**** SELECTION

This covenant promise was repeated over and over throughout the Old Testament, and only a partial fulfillment was ever given. But we read in Hebrews that the promise of this Land was also to be believed by faith; again, this promise is called the Gospel itself:

For who were those who heard and yet rebelled? Was it not all those who left Egypt led by Moses? And with whom was he provoked for forty years? Was it not with those who sinned, whose bodies fell in the wilderness? And to whom did he swear that they would not enter his rest, but to those who were disobedient? So we see that they were unable to enter because of unbelief[…]. Therefore, while the promise of entering his rest still stands, let us fear lest any of you should seem to have failed to reach it. For good news came to us [εὐηγγελισμένοι] just as to them, but the message they heard did not benefit them, because they were not united by faith with those who listened. (Hebrews 3:16-4:2)

You see in this passage that the covenant promise of entering the Land is equated to entering God’s Rest. The Land itself was a picture, a sign, a tangible feast of blessings meant to raise the mind to the heavenly rest and the heavenly country. And we see later in the same book:

These all died in faith, not having received the things promised, but having seen them and greeted them from afar, and having acknowledged that they were strangers and exiles on the earth. For people who speak thus make it clear that they are seeking a homeland. If they had been thinking of that land from which they had gone out, they would have had opportunity to return. But as it is, they desire a better country, that is, a heavenly one. Therefore God is not ashamed to be called their God, for he has prepared for them a city[…]. And all these, though commended through their faith, did not receive what was promised. (Hebrews 11:13-16, 39)

The redemptive work of Christ was truly theirs (“all these”) through the administration of the promised Land.  To conclude, John Calvin writes the following on the differences between the Old Covenant and the New:

I hold and think I will be able to show, that they [the differences] all belong to the mode of administration rather than to the substance. In this way, there is nothing in them to prevent the promises of the Old and New Testament from remaining the same, Christ being the foundation of both. The first difference then is, that though, in old time, the Lord was pleased to direct the thoughts of his people, and raise their minds to the heavenly inheritance, yet, that their hope of it might be the better maintained, he held it forth, and, in a manner, gave a foretaste of it under earthly blessings, whereas the gift of future life, now more clearly and lucidly revealed by the Gospel, leads our minds directly to meditate upon it, the inferior mode of exercise formerly employed in regard to the Jews being now laid aside.

********
**** INFORMATION PROVIDED

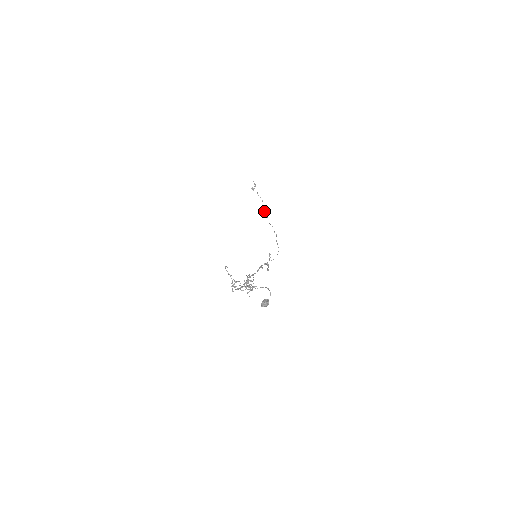
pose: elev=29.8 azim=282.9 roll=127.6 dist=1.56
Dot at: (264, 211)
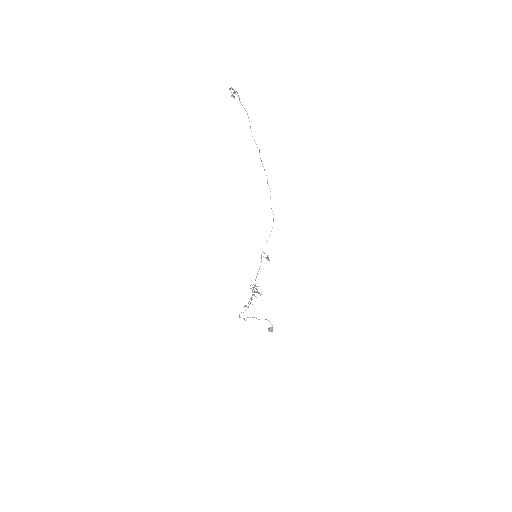
Dot at: occluded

********

» CHALLENGE 1: In the text on the promised Land, rewrite the paragraph beginning "You see in this passage" as a short bulleted list that keeps its main points.
» CHALLENGE 2: Go on with the text on the promised Land, starting after its final sentence.
The material isn't needed for this.

» RIGHT ANSWER 1:
- The passage equates the covenant promise of entering the Land with entering God's Rest.
- The Land was a picture, a sign, and a tangible feast of blessings.
- Its purpose was to raise the mind to the heavenly rest and the heavenly country.
- The same book returns to this idea later.

» RIGHT ANSWER 2:
Those who attend not to the divine purpose in this respect, suppose that God’s ancient people ascended no higher than the blessings which were promised to the body. They hear the land of Canaan so often named as the special, and as it were the only, reward of the Divine Law to its worshipers; they hear that the severest punishment which the Lord denounces against the transgressors of the Law is expulsion from the possession of that land and dispersion into other countries; they see that this forms almost the sum of the blessings and curses declared by Moses; and from these things they confidently conclude that the Jews were separated from other nations not on their own account, but for another reason–viz. that the Christian Church might have an emblem in whose outward shape might be seen an evidence of spiritual things.

But since the Scripture sometimes demonstrates that the earthly blessings thus bestowed were intended by God himself to guide them to a heavenly hope, it shows great unskilfulness, not to say dullness, not to attend to this mode of dispensation. The ground of controversy is this: our opponents hold that the land of Canaan was considered by the Israelites as supreme and final happiness, and now, since Christ was manifested, typifies to us the heavenly inheritance; whereas we maintain that, in the earthly possession which the Israelites enjoyed, they beheld, as in a mirror, the future inheritance which they believed to be reserved for them in heaven. (Institutes, Bk. 2, CH. 11.1)

We will next consider the sign of Circumcision as a further “sufficient and efficacious” means of administering the redeeming work of Christ to the saints of the Old Testament.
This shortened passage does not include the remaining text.